Before you return the entries below, strip out the pictures and keep all else exact.

=== Source data ===

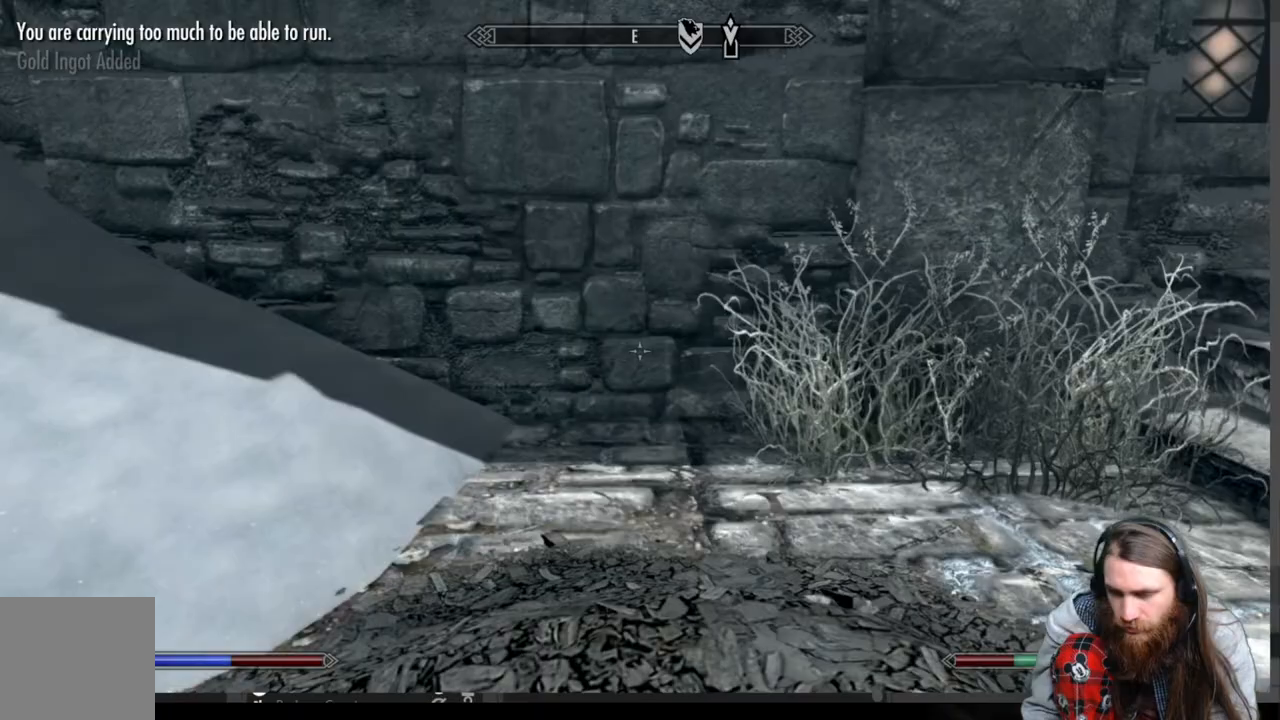
{"buttons": [], "left_stick": "up", "right_stick": "center", "events": [[383, "left_stick", "up"], [400, "right_stick", "center"]]}
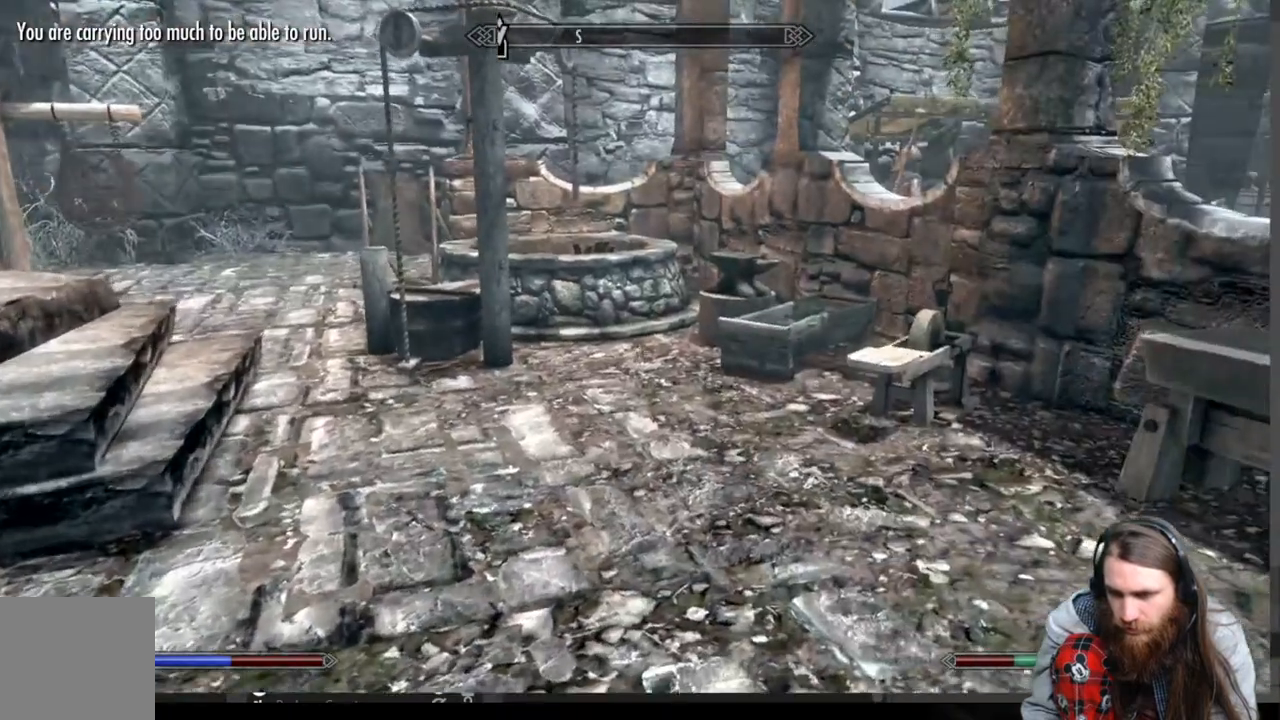
{"buttons": [], "left_stick": "up", "right_stick": "center", "events": []}
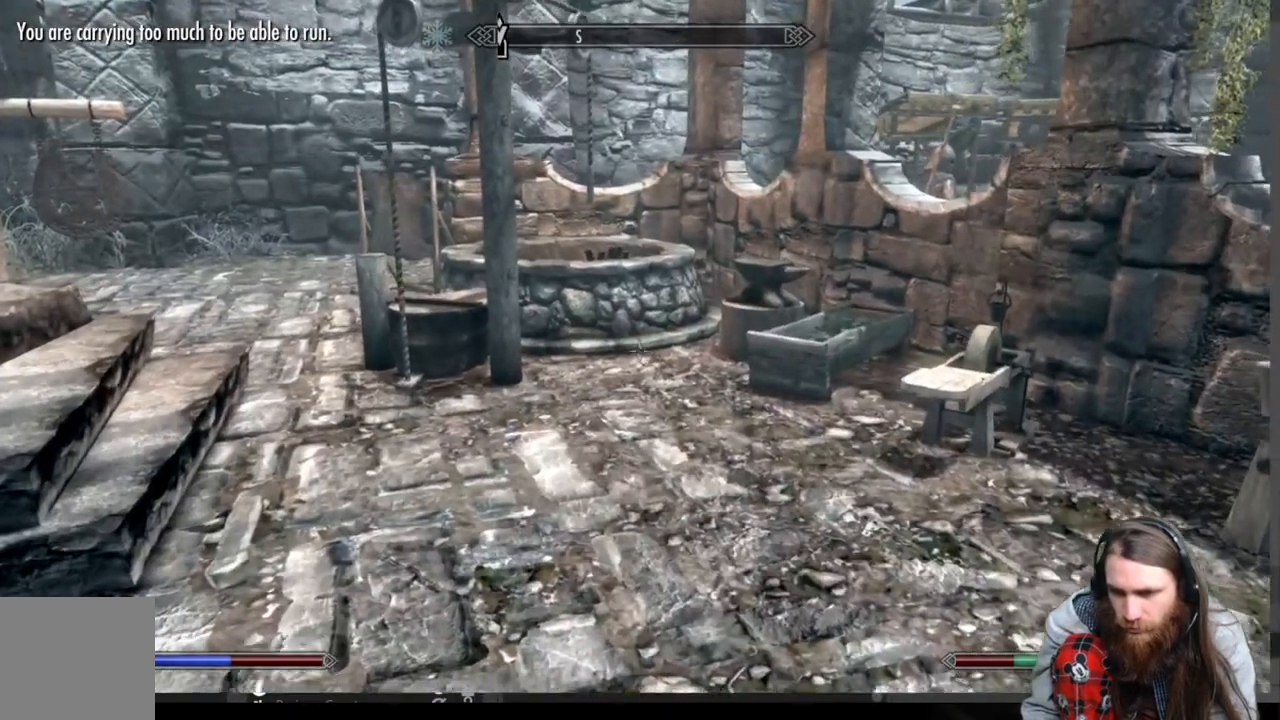
{"buttons": [], "left_stick": "up-left", "right_stick": "center", "events": [[50, "left_stick", "up-right"], [133, "right_stick", "up-right"], [200, "left_stick", "up"], [317, "left_stick", "up-left"], [383, "right_stick", "center"]]}
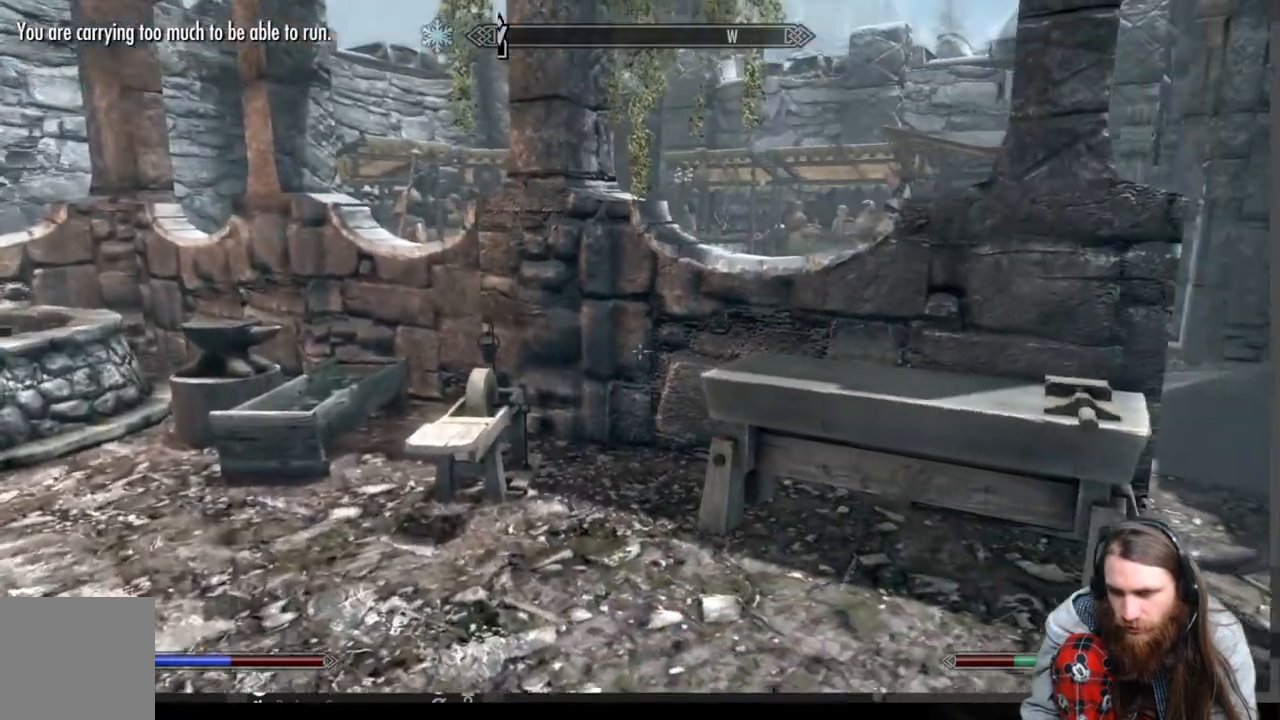
{"buttons": [], "left_stick": "up-left", "right_stick": "center", "events": []}
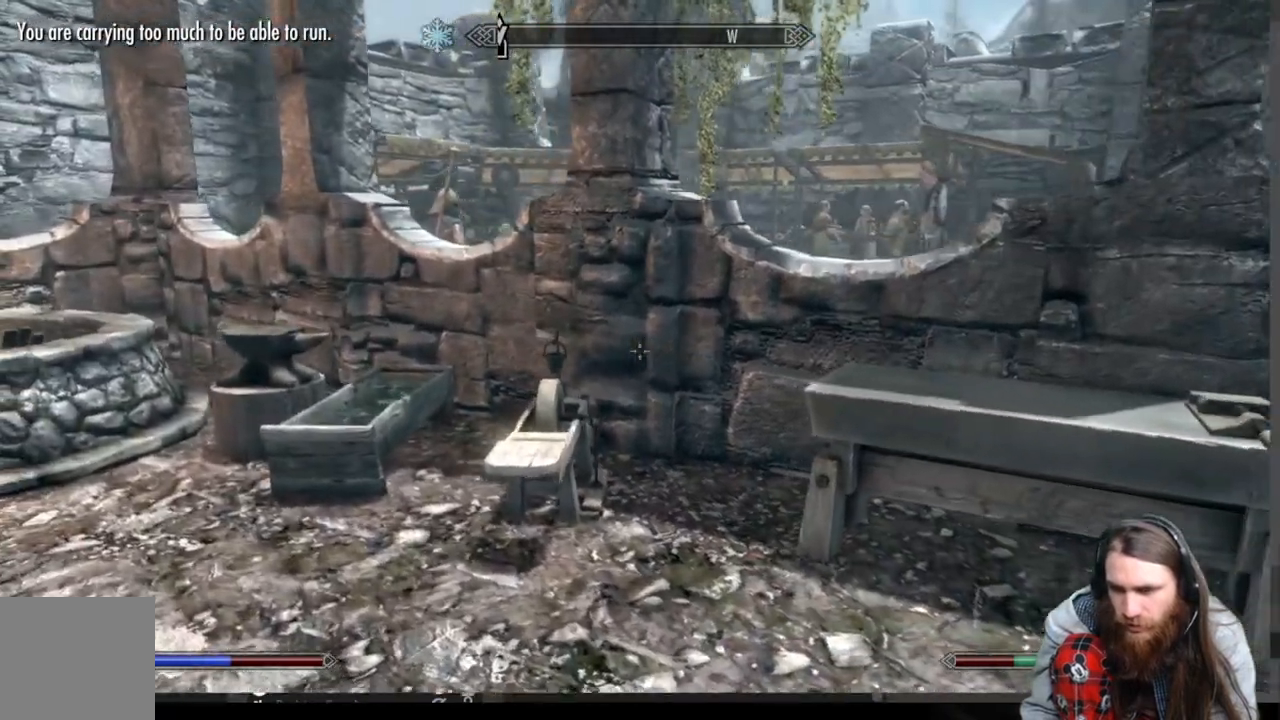
{"buttons": ["A"], "left_stick": "up-left", "right_stick": "center", "events": [[50, "A", "down"]]}
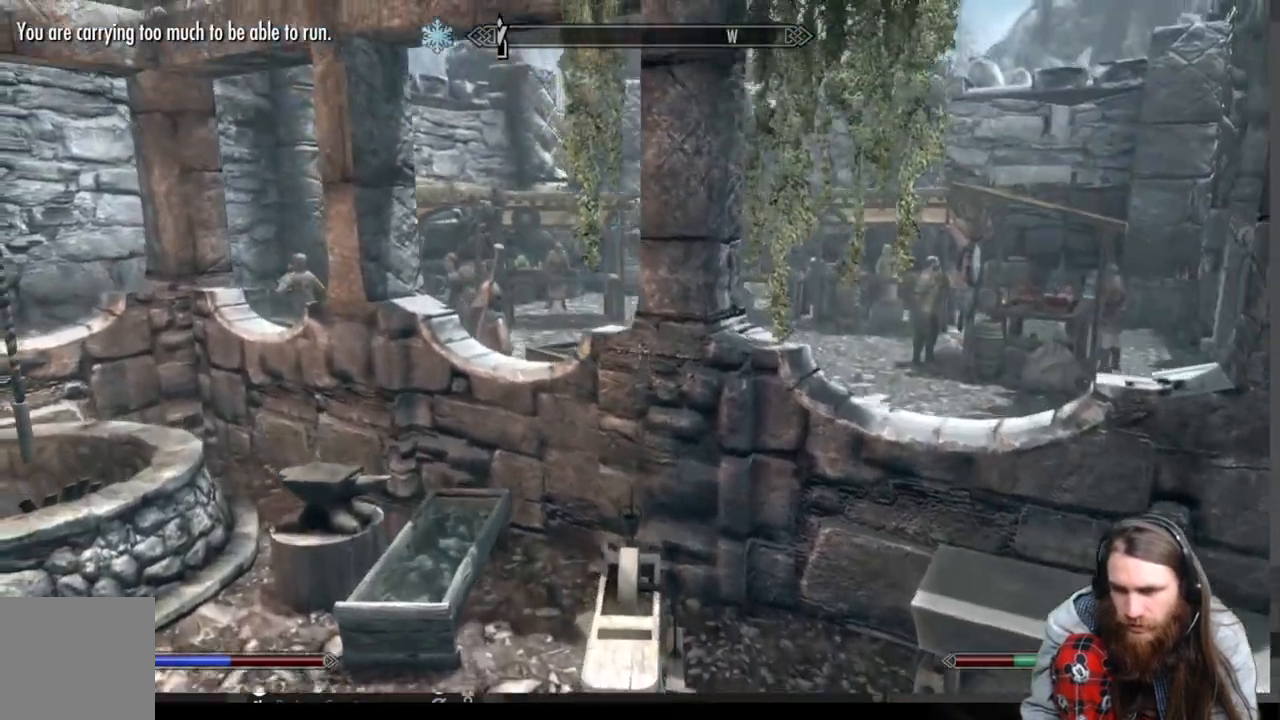
{"buttons": ["A"], "left_stick": "up-left", "right_stick": "left", "events": [[50, "A", "up"], [250, "right_stick", "left"], [500, "A", "down"]]}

===

Result of this exercise ▸
{"buttons": [], "left_stick": "up", "right_stick": "center", "events": [[383, "left_stick", "up"], [400, "right_stick", "center"]]}
{"buttons": [], "left_stick": "up", "right_stick": "center", "events": []}
{"buttons": [], "left_stick": "up-left", "right_stick": "center", "events": [[50, "left_stick", "up-right"], [133, "right_stick", "up-right"], [200, "left_stick", "up"], [317, "left_stick", "up-left"], [383, "right_stick", "center"]]}
{"buttons": [], "left_stick": "up-left", "right_stick": "center", "events": []}
{"buttons": ["A"], "left_stick": "up-left", "right_stick": "center", "events": [[50, "A", "down"]]}
{"buttons": ["A"], "left_stick": "up-left", "right_stick": "left", "events": [[50, "A", "up"], [250, "right_stick", "left"], [500, "A", "down"]]}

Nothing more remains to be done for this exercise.